• _MATERIAL FOR THIS TASK_:
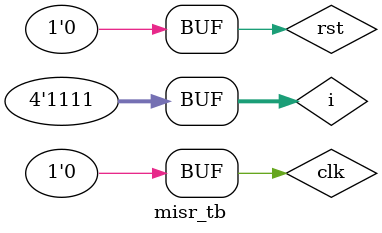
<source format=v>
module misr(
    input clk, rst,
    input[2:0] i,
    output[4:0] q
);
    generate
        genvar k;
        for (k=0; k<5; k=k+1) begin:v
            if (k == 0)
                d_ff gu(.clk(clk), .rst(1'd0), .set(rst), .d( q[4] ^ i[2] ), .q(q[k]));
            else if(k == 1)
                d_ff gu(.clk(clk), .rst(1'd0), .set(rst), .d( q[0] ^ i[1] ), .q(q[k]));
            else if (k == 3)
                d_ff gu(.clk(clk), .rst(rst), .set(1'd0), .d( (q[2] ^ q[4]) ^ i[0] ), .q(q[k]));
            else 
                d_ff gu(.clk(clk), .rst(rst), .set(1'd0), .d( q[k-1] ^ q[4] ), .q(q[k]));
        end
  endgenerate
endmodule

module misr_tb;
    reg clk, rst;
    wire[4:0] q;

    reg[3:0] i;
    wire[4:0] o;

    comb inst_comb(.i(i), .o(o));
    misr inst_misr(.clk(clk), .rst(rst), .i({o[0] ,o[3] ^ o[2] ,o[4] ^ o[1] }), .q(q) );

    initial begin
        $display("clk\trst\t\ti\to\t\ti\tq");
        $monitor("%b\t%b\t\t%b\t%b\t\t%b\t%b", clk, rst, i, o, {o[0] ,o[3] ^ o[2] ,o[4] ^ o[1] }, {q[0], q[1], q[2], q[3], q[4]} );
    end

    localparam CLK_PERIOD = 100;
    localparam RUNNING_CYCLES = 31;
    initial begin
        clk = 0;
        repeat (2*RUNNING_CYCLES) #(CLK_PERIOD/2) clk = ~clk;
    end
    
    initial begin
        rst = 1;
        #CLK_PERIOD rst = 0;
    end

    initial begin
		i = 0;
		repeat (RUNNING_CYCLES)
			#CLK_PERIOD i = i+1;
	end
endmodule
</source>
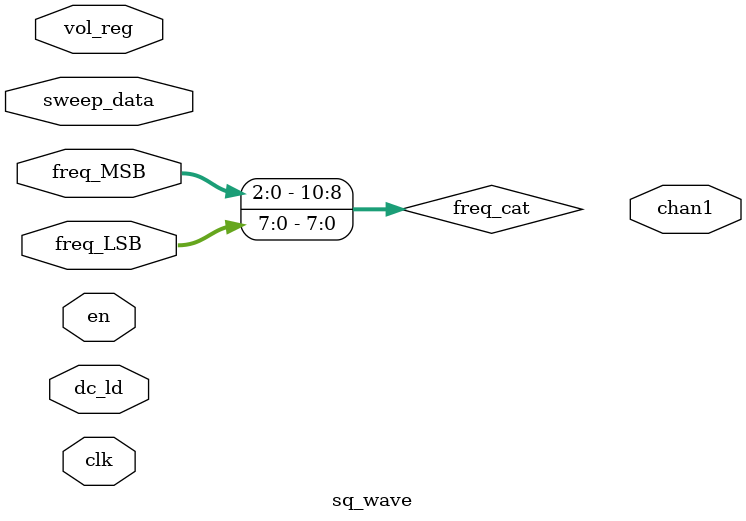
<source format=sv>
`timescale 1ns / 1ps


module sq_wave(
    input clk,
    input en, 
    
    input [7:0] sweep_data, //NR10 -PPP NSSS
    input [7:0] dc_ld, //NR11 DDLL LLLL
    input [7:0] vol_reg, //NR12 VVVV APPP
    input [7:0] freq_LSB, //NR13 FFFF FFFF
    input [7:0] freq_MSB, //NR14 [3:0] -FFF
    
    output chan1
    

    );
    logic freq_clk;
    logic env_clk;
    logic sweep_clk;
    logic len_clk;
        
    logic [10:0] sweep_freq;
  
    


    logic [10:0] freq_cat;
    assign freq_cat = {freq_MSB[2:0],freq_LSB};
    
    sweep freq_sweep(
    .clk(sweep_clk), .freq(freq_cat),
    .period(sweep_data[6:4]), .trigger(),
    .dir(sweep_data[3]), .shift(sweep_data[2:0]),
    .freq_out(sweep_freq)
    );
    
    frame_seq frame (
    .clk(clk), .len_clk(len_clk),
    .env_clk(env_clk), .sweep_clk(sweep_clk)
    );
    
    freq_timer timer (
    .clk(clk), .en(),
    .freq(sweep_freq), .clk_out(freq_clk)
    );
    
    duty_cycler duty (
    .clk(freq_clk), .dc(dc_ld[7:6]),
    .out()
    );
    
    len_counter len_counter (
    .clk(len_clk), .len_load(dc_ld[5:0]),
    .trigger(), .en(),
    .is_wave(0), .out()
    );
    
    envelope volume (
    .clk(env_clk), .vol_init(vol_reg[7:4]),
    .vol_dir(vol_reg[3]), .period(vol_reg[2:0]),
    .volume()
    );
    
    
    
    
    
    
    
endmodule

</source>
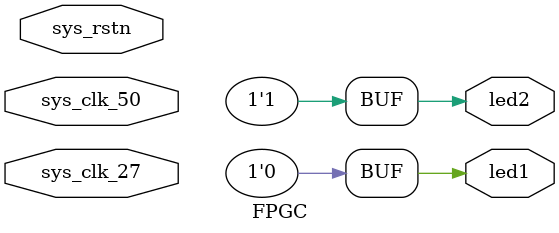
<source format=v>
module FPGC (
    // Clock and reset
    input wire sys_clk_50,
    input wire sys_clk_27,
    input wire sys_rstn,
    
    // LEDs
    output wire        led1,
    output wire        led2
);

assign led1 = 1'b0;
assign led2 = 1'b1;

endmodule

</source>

• _ACTION ITEM_:
Transcribe the records above verbatim. Do not carry over any picture.

• _FINISHED TASK_:
<source format=v>
module misr(
    input clk, rst,
    input[2:0] i,
    output[4:0] q
);
    generate
        genvar k;
        for (k=0; k<5; k=k+1) begin:v
            if (k == 0)
                d_ff gu(.clk(clk), .rst(1'd0), .set(rst), .d( q[4] ^ i[2] ), .q(q[k]));
            else if(k == 1)
                d_ff gu(.clk(clk), .rst(1'd0), .set(rst), .d( q[0] ^ i[1] ), .q(q[k]));
            else if (k == 3)
                d_ff gu(.clk(clk), .rst(rst), .set(1'd0), .d( (q[2] ^ q[4]) ^ i[0] ), .q(q[k]));
            else 
                d_ff gu(.clk(clk), .rst(rst), .set(1'd0), .d( q[k-1] ^ q[4] ), .q(q[k]));
        end
  endgenerate
endmodule

module misr_tb;
    reg clk, rst;
    wire[4:0] q;

    reg[3:0] i;
    wire[4:0] o;

    comb inst_comb(.i(i), .o(o));
    misr inst_misr(.clk(clk), .rst(rst), .i({o[0] ,o[3] ^ o[2] ,o[4] ^ o[1] }), .q(q) );

    initial begin
        $display("clk\trst\t\ti\to\t\ti\tq");
        $monitor("%b\t%b\t\t%b\t%b\t\t%b\t%b", clk, rst, i, o, {o[0] ,o[3] ^ o[2] ,o[4] ^ o[1] }, {q[0], q[1], q[2], q[3], q[4]} );
    end

    localparam CLK_PERIOD = 100;
    localparam RUNNING_CYCLES = 31;
    initial begin
        clk = 0;
        repeat (2*RUNNING_CYCLES) #(CLK_PERIOD/2) clk = ~clk;
    end
    
    initial begin
        rst = 1;
        #CLK_PERIOD rst = 0;
    end

    initial begin
		i = 0;
		repeat (RUNNING_CYCLES)
			#CLK_PERIOD i = i+1;
	end
endmodule
</source>
<source format=sv>
`timescale 1ns / 1ps


module sq_wave(
    input clk,
    input en, 
    
    input [7:0] sweep_data, //NR10 -PPP NSSS
    input [7:0] dc_ld, //NR11 DDLL LLLL
    input [7:0] vol_reg, //NR12 VVVV APPP
    input [7:0] freq_LSB, //NR13 FFFF FFFF
    input [7:0] freq_MSB, //NR14 [3:0] -FFF
    
    output chan1
    

    );
    logic freq_clk;
    logic env_clk;
    logic sweep_clk;
    logic len_clk;
        
    logic [10:0] sweep_freq;
  
    


    logic [10:0] freq_cat;
    assign freq_cat = {freq_MSB[2:0],freq_LSB};
    
    sweep freq_sweep(
    .clk(sweep_clk), .freq(freq_cat),
    .period(sweep_data[6:4]), .trigger(),
    .dir(sweep_data[3]), .shift(sweep_data[2:0]),
    .freq_out(sweep_freq)
    );
    
    frame_seq frame (
    .clk(clk), .len_clk(len_clk),
    .env_clk(env_clk), .sweep_clk(sweep_clk)
    );
    
    freq_timer timer (
    .clk(clk), .en(),
    .freq(sweep_freq), .clk_out(freq_clk)
    );
    
    duty_cycler duty (
    .clk(freq_clk), .dc(dc_ld[7:6]),
    .out()
    );
    
    len_counter len_counter (
    .clk(len_clk), .len_load(dc_ld[5:0]),
    .trigger(), .en(),
    .is_wave(0), .out()
    );
    
    envelope volume (
    .clk(env_clk), .vol_init(vol_reg[7:4]),
    .vol_dir(vol_reg[3]), .period(vol_reg[2:0]),
    .volume()
    );
    
    
    
    
    
    
    
endmodule

</source>
<source format=v>
module FPGC (
    // Clock and reset
    input wire sys_clk_50,
    input wire sys_clk_27,
    input wire sys_rstn,
    
    // LEDs
    output wire        led1,
    output wire        led2
);

assign led1 = 1'b0;
assign led2 = 1'b1;

endmodule

</source>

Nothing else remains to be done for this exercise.